Bodily symptoms of stress: palpitations


        BODILY SYMPTOMS OF STRESS: PALPITATIONS

Stress may manifest itself in a great number of different bodily symptoms. Many of these bodily symptoms have a close resemblance to the symptoms of serious organic illness. So it is natural for the individual suffering from stress symptoms to think that he may in fact have some serious, life-threatening illness, rather than the unpleasantly disagreeable, but at the same time relatively harmless, symptoms of stress. It is therefore important in our self-management of stress that we understand the physiological and psychological mechanisms which produce the symptoms. We are then better equipped to cope with the situation.

Palpitations
“The tests were all normal. That does not mean anything.
They often miss things. If you feel your heart banging away, that's evidence enough that something is wrong. Real evidence. I feel I am going to have a heart attack. I know I am. Father died of a coronary when he was forty. Life is too precious. Don't want to do that. But they don't do a thing for me. Gave me some tranquillizers! I'm sick of it. I tell you I am frightened. Who wouldn't be? It's going now. Thump. Thump. Thump. Put your hand on my chest and you can feel it. Worse if I get fussed or upset. Even coming here makes it worse. What can I do to stop a heart attack? I keep thinking that this might be the start of it coming on now.”
Palpitation, the abnormal awareness of the action of our heart, is one of the commonest bodily symptoms of stress.

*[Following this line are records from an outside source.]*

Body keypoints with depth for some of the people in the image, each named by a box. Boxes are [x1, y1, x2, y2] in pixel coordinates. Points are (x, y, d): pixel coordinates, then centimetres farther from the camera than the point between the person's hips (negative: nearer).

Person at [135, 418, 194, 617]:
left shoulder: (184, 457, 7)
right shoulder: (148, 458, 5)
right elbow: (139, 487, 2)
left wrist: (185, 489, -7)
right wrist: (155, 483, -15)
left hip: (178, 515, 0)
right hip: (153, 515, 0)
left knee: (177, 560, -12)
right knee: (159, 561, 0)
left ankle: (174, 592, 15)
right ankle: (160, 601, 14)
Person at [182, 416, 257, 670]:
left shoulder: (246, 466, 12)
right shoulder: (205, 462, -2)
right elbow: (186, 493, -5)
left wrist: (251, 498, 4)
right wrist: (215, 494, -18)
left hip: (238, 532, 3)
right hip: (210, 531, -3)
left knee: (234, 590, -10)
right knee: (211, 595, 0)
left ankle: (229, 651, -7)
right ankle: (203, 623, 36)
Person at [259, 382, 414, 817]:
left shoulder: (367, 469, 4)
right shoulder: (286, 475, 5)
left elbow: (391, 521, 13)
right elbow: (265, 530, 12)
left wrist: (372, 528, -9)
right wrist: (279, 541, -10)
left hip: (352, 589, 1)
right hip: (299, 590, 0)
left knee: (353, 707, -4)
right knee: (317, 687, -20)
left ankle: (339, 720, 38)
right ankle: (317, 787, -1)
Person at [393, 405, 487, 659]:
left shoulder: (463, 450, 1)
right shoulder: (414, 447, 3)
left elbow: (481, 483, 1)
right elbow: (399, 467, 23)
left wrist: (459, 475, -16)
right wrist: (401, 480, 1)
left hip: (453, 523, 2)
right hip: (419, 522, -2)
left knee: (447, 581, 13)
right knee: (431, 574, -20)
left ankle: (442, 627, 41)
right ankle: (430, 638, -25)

When we are in good physical and mental health, we are not aware of the action of our heart except for brief periods following strenuous physical exercise. This in itself is rather remarkable, as the action of our heart involves quite considerable movement within our chest. But in normal circumstances, information about this movement is not transmitted by our nervous system to our brain with sufficient intensity to reach the threshold of consciousness.
When we are under stress, two factors may operate to produce palpitation. The over-activity of nerve cells produces anxiety. The basic physiological purpose of anxiety is to prepare us for danger. There is more adrenalin in our blood. It increases our heart action, and puts up our blood pressure so that we are better able to cope with physical danger either by fighting or running away. This, of course, is a very primitive reaction which was evolved in times past, in the early days of our race, to help cope with the physical dangers of primitive life. However, the danger that we perceive as a result of stress is not a physical danger, but a mental one for which this old, primitive, outworn reaction is quite inappropriate and no help to us at all.

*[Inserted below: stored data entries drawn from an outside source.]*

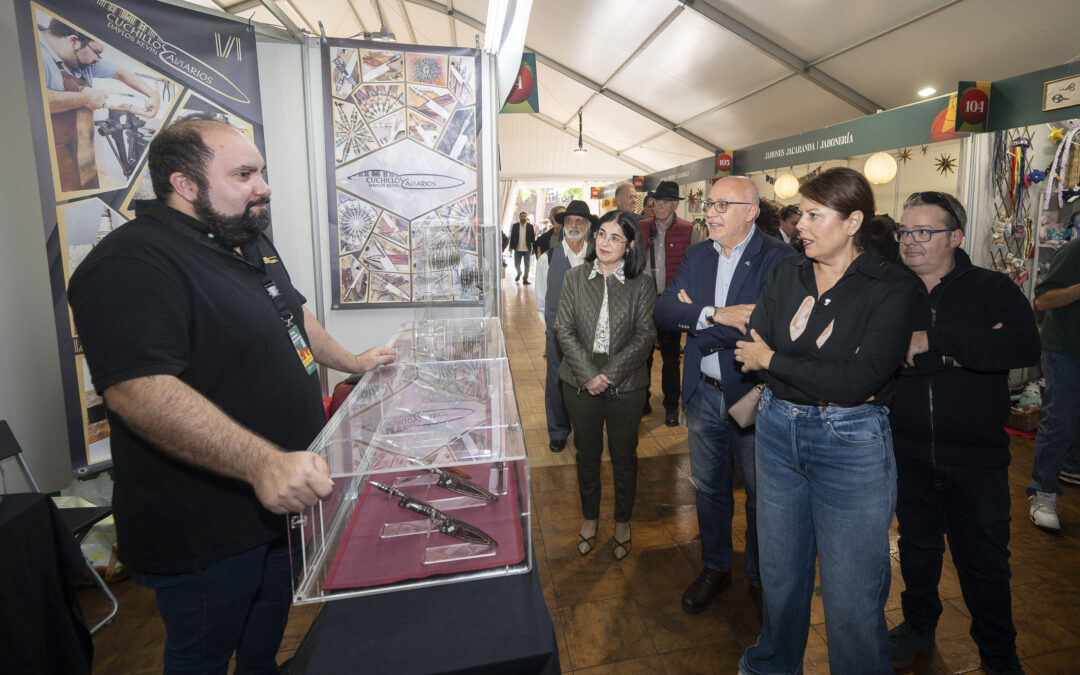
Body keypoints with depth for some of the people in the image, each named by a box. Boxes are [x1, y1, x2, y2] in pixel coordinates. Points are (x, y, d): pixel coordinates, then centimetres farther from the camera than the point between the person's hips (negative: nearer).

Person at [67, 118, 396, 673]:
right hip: (205, 527, -8)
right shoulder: (134, 265, -24)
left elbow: (289, 316, 22)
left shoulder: (250, 242, 8)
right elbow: (136, 389, -35)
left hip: (282, 497, 9)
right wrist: (261, 462, -43)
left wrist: (351, 363, 23)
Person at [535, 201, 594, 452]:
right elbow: (542, 300, 7)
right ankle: (558, 433, 31)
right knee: (557, 384, 10)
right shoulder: (547, 259, -1)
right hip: (557, 334, 0)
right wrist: (552, 326, 8)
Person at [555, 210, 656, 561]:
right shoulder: (575, 278, 0)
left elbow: (646, 335, -9)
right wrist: (588, 374, -14)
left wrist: (610, 373, -17)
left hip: (626, 386, -1)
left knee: (624, 455, 14)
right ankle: (590, 516, 39)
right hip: (581, 383, 2)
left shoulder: (642, 284, -5)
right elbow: (564, 329, -4)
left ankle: (623, 521, 37)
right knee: (587, 453, 16)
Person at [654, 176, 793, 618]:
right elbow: (663, 310, -8)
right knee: (709, 488, 20)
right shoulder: (697, 255, 4)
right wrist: (716, 314, -25)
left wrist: (694, 319, -19)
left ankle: (760, 578, 39)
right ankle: (715, 569, 42)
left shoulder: (779, 259, -14)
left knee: (760, 496, 14)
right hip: (704, 395, 5)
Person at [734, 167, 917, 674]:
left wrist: (774, 360, -13)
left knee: (852, 594, 7)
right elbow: (750, 353, -5)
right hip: (777, 431, 4)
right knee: (779, 570, 20)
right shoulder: (785, 274, 3)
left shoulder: (890, 288, -10)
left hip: (852, 445, -4)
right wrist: (830, 380, -13)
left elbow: (859, 381, -21)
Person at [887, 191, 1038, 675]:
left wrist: (932, 339, -26)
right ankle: (919, 626, 42)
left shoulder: (993, 290, -5)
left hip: (976, 457, -1)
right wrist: (969, 350, -21)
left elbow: (1026, 347, -24)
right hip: (908, 450, 2)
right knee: (917, 548, 20)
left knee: (985, 562, 14)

The second factor in stress, which contributes to palpitation, is our increased awareness due to the over-alertness of our brain cells. As a result of this we become aware of movements of our heart in a way that would not normally come to our consciousness.
The important matter for those who suffer palpitation is to be reassured that the cause of the palpitation is nervous, and is not due to any disease of the heart itself. Those who suffer palpitation often accept this reassurance, but still feel that the frequent experience of palpitation must, in the long term, have some deleterious effect on the heart. This is not so, as the normal heart has a great capacity to increase its activity, as in strenuous exercise, without any harm coming of it.